“Desobriga”, il rito della visita periodica
Una delle nostre prime preoccupazioni era come continuare l’assistenza religiosa che era affidata a qualche presbitero o religioso che raramente visitava le parrocchie e le comunità sparse nell’interno. Quando sono arrivato, c’era solo il saveriano p. Vincenzo Mitidieri. Ci siamo divisi le attività, cercando di fare il possibile. La pastorale era una semplice assistenza religiosa: Messe, confessioni, visite agli ammalati, accompagnamento della catechesi e “desobriga”.
Quest’ultima consisteva appunto in una visita periodica alle comunità cristiane sparse lungo le numerose isole e nella foresta, in occasione della festa del loro Patrono. Si andava lungo i canali e fiumi, o nei villaggi, da una comunità all’altra, fermandosi il tempo necessario per incontrare i fedeli. L’arrivo del presbitero in una comunità era annunciato dallo scoppio di petardi. Egli visitava qualche ammalato più grave, conversava con le catechiste, celebrava l’Eucarestia, confessava, battezzava, dava le prime comunioni, celebrava matrimoni, orientava la comunità... Pensate che di notte finalmente potesse dormire? Assolutamente no! Per la gente era tempo di festa e passavano la notte con molta birra e al suono di alto-parlanti potenti. E il padre non riusciva a dormire! Quando terminava la visita, si ripartiva per un’altra avventura, altra gente, altri fedeli e tutto cominciava di nuovo. “Arrivederci... al prossimo anno!”. Infatti, la “desobriga” era prevista una volta l’anno.
Nella mentalità dei nostri fedeli, tutta la liturgia era affidata al missionario!

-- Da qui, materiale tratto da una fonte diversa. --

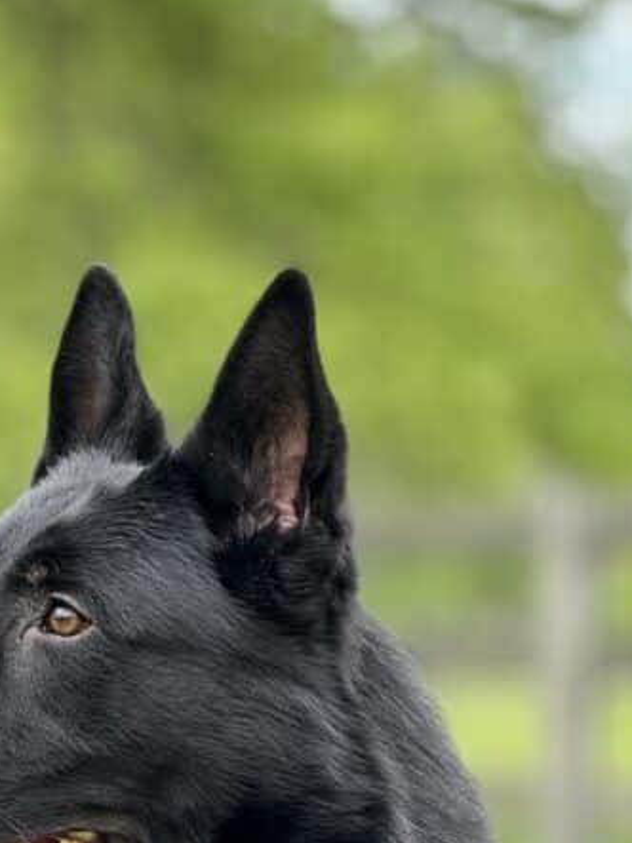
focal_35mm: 231
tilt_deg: -0.3
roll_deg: -0.2
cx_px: 137
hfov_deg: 6.4
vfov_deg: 8.6
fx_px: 5626
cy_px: 701
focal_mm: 15.66
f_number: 2.8
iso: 64
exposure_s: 1/327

Loro ubbidivano ma non muovevano un dito. Un giorno, in una comunità, ho chiesto: “Durante l’anno, quando il padre non c’è, chi dirige la comunità?”. Timidamente mi indicano una signora. “Perché, mentre io confesso, o visito qualche ammalato, lei non anima la comunità?”. Si guardano in faccia come a chiedersi che cosa stessi dicendo e chi fossero loro per animare una comunità, quando ero presente io. Non è stato facile, ma, poco alla volta, si sono dati coraggio, iniziando a cantare, a pregare e persino è apparso qualche strumento musicale. In breve, si realizza una celebrazione solenne e io accompagnavo divertito e soddisfatto!

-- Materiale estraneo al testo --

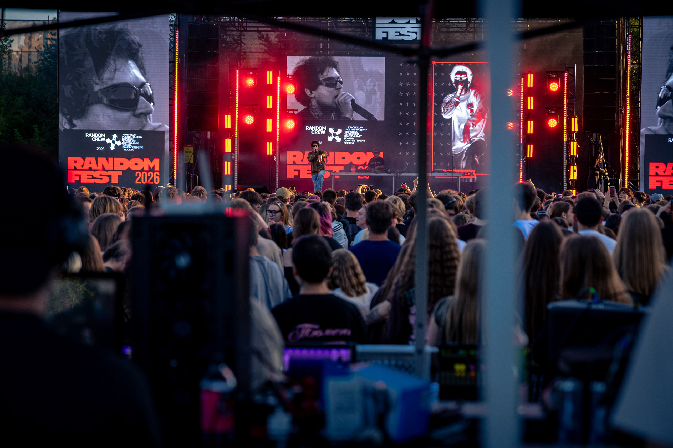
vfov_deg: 19.5
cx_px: 336
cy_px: 224
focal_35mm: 70
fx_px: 1309
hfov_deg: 28.8
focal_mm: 70
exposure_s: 1/640
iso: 400
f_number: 2.8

La manutenzione della chiesetta di ogni piccola comunità, così come le altre opere sociali, anche se cadevano a pezzi, erano compito del missionario. “Chieda all’estero!”. Non è stato facile lottare contro questa mentalità. Poco alla volta, però, la gente ha capito: la chiesa è di tutti, non del padre! Quando sono arrivato nella mia missione di Abaetetuba, non c’erano ancora strade e meno ancora asfalto. L’unica strada era quella, piena di buche e fango, che andava da “Nossa Senhora do Tempo” ad Abaetetuba.
“Nossa Senhora do Tempo” era un piccolo porto, dove attraccavano le imbarcazioni che arrivavano da Belém. Generalmente erano ricevute con i mortaretti per augurare “buon viaggio”. Da qui si prendeva un camion che portava verso Abaeté, a circa 60 chilometri. Chi doveva andare in altre località, scendeva all’imboccatura dei rispettivi sentieri.